The Zero Trust AI Framework: Legal Shielding Laws to Protect Generative Artificial Intelligence from Claims of Antidiscrimination and Bias
Organizations Accountable Tech, artificial intelligence Now, and the Electronic Privacy Information Center (EPIC) have released policies that try to limit the power of big software companies on regulation which could lead to more oversight of generative artificial intelligence.
The framework was forwarded to politicians and government agencies in the US this month, asking them to consider it while they create new laws and regulations around artificial intelligence.
The Zero Trust AI frameworkseeks to redefine the bounds of digital shielding laws so generative Artificial intelligence companies are not held liable for any information that a model spits out.
Jesse and his co-founders of Accountable Tech decided to get the framework out now because new laws can’t take that much time.
The group said the current laws around antidiscrimination and consumer protection can be used to address present harms when it comes to generative artificial intelligence.
Researchers have warned about discrimination and bias in artificial intelligence for years.
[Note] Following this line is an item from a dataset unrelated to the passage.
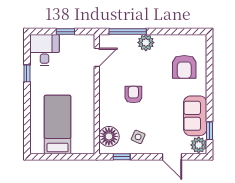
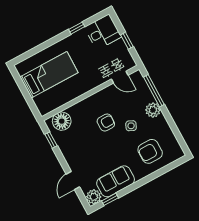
side table: (138, 137) -> (131, 126), moved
An article published by Rolling Stone details how experts such as Timnit Gebru sounded the alarm for years only to be ignored by the companies that employed them.
“The idea behind Section 230 makes sense in broad strokes, but there is a difference between a bad review on Yelp because someone hates the restaurant and GPT making up defamatory things,” Lehrich says. (Section 230 was passed in part precisely to shield online services from liability over defamatory content, but there’s little established precedent for whether platforms like ChatGPT can be held liable for generating false and damaging statements.)
Probing Artificial Intelligence with Defcon: How Large Companies Can You Get? A Commentary from an AI Security Engineer on OpenAI, Microsoft and Google
There are a number of prohibitions on the use of artificial intelligence for things like emotion recognition, predictive policing, facial recognition, and fully automated hiring and firing. They also ask to ban collecting or processing unnecessary amounts of sensitive data for a given service, collecting biometric data in fields like education and hiring, and “surveillance advertising.”
Accountable Tech also urged lawmakers to prevent large cloud providers from owning or having a beneficial interest in large commercial AI services to limit the impact of Big Tech companies in the AI ecosystem. Microsoft and the company it invested in, OpenAI, both have an influence on generative artificial intelligence. Bard was released by Google and it’s one of the models being developed for commercial use.
The group is suggesting that companies in the pharmaceutical industry use a similar method where they submit to regulation before using an artificial intelligence model.
The nonprofits do not call for a single government regulatory body. However, Lehrich says this is a question that lawmakers must grapple with to see if splitting up rules will make regulations more flexible or bog down enforcement.
Lehrich says it’s understandable smaller companies might balk at the amount of regulation they seek, but he believes there is room to tailor policies to company sizes.
He says that we need to differentiate between the different stages of the supply chain.
“You can basically get these things to say whatever kind of messed up thing you want,” Meyers says confidently. The cloud security engineer from Raleigh, North Carolina, traveled through a series of conference room doors into a large fluorescent-lit hall where he met the crowd in front of him. By the end of almost an hour, he seemed exhausted. “I don’t think I got very many points,” he says, a little deflated. I got a model to tell me it was alive.
Leading artificial intelligence companies put their systems up for attack by Defcon attendees, nonprofits and community college students from across the country. It also had support from the White House.
Winners were chosen based on points scored during the three-day competition and awarded by a panel of judges. The top point scorers are not yet known by GRT challenge organizers. Academic researchers are due to publish analysis of how the models stood up to probing by challenge entrants early next year, and a complete data set of the dialog between participants and the AI models will be released next August.
The companies involved in the challenge are expected to make improvements to their testing. They will inform the Biden administration of the guidelines for safe deployment of artificial intelligence. Last month, executives from major AI companies, including most participants in the challenge, met with President Biden and agreed to a voluntary pledge to test AI with external partners before deployment.